Excerpt provided:
Stories of Tomorrow: How to Open Doors to Imagination in the Classroom


Tomorrow’s stories start in all sorts of places: on the drive to work, or at the movie theater. One constant source of inspiration? The classrooms that tackle NaNoWriMo through our Young Writers Program. YWP educator Alexis Lyon talks about incorporating YWP into her class curriculum. 



I first saw NaNoWriMo’s Young Writers Program from a student teacher at Lincoln Middle School. My mentor also had the YWP progress chart hanging in the classroom for students who were participating in it outside of the classroom. The next year, as I was developing the curriculum for my own classroom, I decided to incorporate the Young Writers Program into my own lessons.


The program was such a success for my 6th grade class. I teach students in a two year loop, so I knew without a doubt that I would run the program with the same students in 7th grade. I had students asking me if we were going to do it again. They wrote so much and were so excited the first year, so I had a lot of momentum and new ideas for how to incorporate it into my curriculum again.

Excerpted records:
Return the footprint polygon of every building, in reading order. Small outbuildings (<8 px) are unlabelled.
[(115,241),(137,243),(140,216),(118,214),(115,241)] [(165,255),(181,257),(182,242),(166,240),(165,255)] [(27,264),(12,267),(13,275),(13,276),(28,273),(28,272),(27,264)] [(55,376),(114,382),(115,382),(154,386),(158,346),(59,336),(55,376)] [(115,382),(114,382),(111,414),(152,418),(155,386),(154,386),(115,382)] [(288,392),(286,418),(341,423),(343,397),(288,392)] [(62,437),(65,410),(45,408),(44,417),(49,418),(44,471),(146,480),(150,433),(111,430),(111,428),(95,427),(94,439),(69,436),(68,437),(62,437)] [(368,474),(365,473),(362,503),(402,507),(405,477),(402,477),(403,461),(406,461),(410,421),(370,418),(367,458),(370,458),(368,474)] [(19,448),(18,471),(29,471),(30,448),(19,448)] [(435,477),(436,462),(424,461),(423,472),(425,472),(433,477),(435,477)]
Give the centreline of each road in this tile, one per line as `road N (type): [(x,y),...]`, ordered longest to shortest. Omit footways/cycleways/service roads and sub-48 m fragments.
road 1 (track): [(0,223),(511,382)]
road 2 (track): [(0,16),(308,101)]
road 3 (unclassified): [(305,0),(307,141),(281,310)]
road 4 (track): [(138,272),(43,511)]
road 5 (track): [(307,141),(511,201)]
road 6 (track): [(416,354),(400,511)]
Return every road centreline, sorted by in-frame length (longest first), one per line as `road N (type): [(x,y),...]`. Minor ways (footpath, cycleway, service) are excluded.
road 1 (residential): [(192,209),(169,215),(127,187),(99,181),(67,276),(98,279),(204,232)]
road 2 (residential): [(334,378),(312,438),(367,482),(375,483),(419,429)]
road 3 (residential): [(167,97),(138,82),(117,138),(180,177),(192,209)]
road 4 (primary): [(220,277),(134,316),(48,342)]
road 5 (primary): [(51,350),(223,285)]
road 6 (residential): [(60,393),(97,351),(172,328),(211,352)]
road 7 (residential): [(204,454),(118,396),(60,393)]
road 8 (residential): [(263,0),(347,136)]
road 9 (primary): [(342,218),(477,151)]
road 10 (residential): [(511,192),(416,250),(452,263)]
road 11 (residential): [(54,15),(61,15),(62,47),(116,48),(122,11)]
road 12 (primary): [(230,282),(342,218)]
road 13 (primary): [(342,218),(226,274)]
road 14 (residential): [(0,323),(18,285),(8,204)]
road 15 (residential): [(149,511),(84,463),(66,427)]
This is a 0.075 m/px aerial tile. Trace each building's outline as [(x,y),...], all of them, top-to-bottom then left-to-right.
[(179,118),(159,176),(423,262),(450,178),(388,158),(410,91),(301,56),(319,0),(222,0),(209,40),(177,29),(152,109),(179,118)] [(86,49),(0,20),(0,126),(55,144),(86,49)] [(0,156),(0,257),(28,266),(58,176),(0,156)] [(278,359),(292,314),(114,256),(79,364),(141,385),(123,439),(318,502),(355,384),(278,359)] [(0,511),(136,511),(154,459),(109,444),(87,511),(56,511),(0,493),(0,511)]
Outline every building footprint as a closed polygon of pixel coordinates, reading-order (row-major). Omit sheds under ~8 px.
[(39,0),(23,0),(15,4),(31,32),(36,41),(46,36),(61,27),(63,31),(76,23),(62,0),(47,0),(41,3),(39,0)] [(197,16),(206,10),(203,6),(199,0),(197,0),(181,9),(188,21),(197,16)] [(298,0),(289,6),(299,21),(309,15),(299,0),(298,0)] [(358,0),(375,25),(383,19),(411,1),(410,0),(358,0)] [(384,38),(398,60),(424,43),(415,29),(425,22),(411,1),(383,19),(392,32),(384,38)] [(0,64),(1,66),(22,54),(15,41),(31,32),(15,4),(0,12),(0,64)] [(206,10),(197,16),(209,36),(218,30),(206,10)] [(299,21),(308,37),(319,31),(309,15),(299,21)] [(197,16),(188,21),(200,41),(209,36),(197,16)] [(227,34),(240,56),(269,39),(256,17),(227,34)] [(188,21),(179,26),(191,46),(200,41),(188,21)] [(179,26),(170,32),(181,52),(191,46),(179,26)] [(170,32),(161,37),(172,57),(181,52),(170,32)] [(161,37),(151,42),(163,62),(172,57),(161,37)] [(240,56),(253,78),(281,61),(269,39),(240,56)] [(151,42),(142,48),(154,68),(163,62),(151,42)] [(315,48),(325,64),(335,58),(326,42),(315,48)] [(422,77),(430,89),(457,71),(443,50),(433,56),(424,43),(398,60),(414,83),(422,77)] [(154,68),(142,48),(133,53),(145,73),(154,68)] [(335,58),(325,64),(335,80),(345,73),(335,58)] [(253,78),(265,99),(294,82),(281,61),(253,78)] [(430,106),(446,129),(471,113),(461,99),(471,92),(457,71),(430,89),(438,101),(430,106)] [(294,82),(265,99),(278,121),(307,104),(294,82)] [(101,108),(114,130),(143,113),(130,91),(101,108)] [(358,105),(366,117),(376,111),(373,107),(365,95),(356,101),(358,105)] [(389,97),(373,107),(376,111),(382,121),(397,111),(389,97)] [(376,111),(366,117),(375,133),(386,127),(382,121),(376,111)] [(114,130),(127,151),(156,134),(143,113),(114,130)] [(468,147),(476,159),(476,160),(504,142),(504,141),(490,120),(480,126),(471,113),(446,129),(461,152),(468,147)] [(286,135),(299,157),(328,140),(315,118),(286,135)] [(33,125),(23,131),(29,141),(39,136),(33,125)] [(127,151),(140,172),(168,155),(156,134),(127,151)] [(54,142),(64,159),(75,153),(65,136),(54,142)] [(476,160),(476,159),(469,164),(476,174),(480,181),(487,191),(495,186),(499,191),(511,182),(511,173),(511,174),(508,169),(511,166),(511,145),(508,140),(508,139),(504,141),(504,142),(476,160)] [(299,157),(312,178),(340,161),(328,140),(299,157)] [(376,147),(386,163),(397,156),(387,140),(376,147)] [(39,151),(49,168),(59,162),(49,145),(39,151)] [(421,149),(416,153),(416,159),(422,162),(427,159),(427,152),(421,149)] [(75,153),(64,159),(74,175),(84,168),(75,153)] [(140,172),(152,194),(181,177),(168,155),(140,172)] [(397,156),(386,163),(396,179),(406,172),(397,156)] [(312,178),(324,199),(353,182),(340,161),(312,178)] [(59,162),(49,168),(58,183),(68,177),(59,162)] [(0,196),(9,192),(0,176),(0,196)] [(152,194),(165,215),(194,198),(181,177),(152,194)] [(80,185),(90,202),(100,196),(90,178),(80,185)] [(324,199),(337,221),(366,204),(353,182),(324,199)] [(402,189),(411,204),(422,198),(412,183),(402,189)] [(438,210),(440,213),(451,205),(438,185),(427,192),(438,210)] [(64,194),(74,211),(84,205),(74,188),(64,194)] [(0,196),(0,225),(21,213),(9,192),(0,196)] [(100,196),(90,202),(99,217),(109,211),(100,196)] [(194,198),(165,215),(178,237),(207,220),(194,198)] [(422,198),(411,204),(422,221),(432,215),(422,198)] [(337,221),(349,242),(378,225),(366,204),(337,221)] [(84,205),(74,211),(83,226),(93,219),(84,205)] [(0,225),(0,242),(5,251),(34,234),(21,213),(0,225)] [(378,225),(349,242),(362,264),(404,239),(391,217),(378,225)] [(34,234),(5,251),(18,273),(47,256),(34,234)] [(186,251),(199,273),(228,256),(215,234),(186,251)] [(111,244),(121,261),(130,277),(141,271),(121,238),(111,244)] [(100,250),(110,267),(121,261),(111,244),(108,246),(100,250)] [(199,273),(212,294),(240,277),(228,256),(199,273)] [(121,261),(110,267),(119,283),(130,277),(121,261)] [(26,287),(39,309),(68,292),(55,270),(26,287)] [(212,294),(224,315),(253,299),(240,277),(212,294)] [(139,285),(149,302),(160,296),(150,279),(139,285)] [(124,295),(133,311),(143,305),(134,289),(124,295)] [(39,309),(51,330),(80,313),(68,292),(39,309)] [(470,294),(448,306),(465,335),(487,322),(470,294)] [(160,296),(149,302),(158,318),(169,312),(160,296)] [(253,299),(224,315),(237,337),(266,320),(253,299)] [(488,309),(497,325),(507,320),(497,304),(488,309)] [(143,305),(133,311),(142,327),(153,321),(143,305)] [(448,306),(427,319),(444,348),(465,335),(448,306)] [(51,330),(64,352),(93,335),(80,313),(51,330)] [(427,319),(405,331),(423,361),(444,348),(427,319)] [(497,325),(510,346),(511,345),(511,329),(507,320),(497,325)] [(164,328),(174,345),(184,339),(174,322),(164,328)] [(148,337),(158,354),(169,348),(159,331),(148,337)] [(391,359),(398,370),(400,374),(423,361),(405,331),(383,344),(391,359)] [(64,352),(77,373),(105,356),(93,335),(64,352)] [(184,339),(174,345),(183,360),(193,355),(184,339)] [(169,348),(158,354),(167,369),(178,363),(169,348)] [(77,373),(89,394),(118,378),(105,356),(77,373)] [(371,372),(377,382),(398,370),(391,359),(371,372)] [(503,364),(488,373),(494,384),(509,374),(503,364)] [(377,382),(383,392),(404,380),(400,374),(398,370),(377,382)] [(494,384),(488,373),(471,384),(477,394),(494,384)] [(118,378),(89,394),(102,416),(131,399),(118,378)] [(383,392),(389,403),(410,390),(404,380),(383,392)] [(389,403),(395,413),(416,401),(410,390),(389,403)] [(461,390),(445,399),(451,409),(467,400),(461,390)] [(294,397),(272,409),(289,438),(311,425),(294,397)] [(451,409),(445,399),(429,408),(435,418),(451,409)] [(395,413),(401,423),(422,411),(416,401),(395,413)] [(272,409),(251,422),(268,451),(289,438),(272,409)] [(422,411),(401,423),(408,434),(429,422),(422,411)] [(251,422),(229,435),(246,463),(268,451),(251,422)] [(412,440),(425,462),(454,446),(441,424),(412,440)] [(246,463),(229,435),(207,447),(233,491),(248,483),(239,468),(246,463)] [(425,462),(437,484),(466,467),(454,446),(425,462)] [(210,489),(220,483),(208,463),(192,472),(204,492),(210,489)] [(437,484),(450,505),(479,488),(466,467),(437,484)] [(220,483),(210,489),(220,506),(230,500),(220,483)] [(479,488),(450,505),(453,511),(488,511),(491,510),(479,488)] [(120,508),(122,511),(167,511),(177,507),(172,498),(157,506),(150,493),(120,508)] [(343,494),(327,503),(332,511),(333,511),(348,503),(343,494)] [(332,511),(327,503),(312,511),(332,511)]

What you should do: Do these statements agree with the article on the Young Writers Program? (a) The mentor's progress chart was for students taking part in the program outside of the classroom. (b) The educator teaches students in a two-year loop. (c) The students showed no interest in doing the program a second time. Answer yes or no for each, and quote the words from the article that decide it.

Reply:
(a) Yes: "for students who were participating in it outside of the classroom"
(b) Yes: "I teach students in a two year loop"
(c) No: "I had students asking me if we were going to do it again."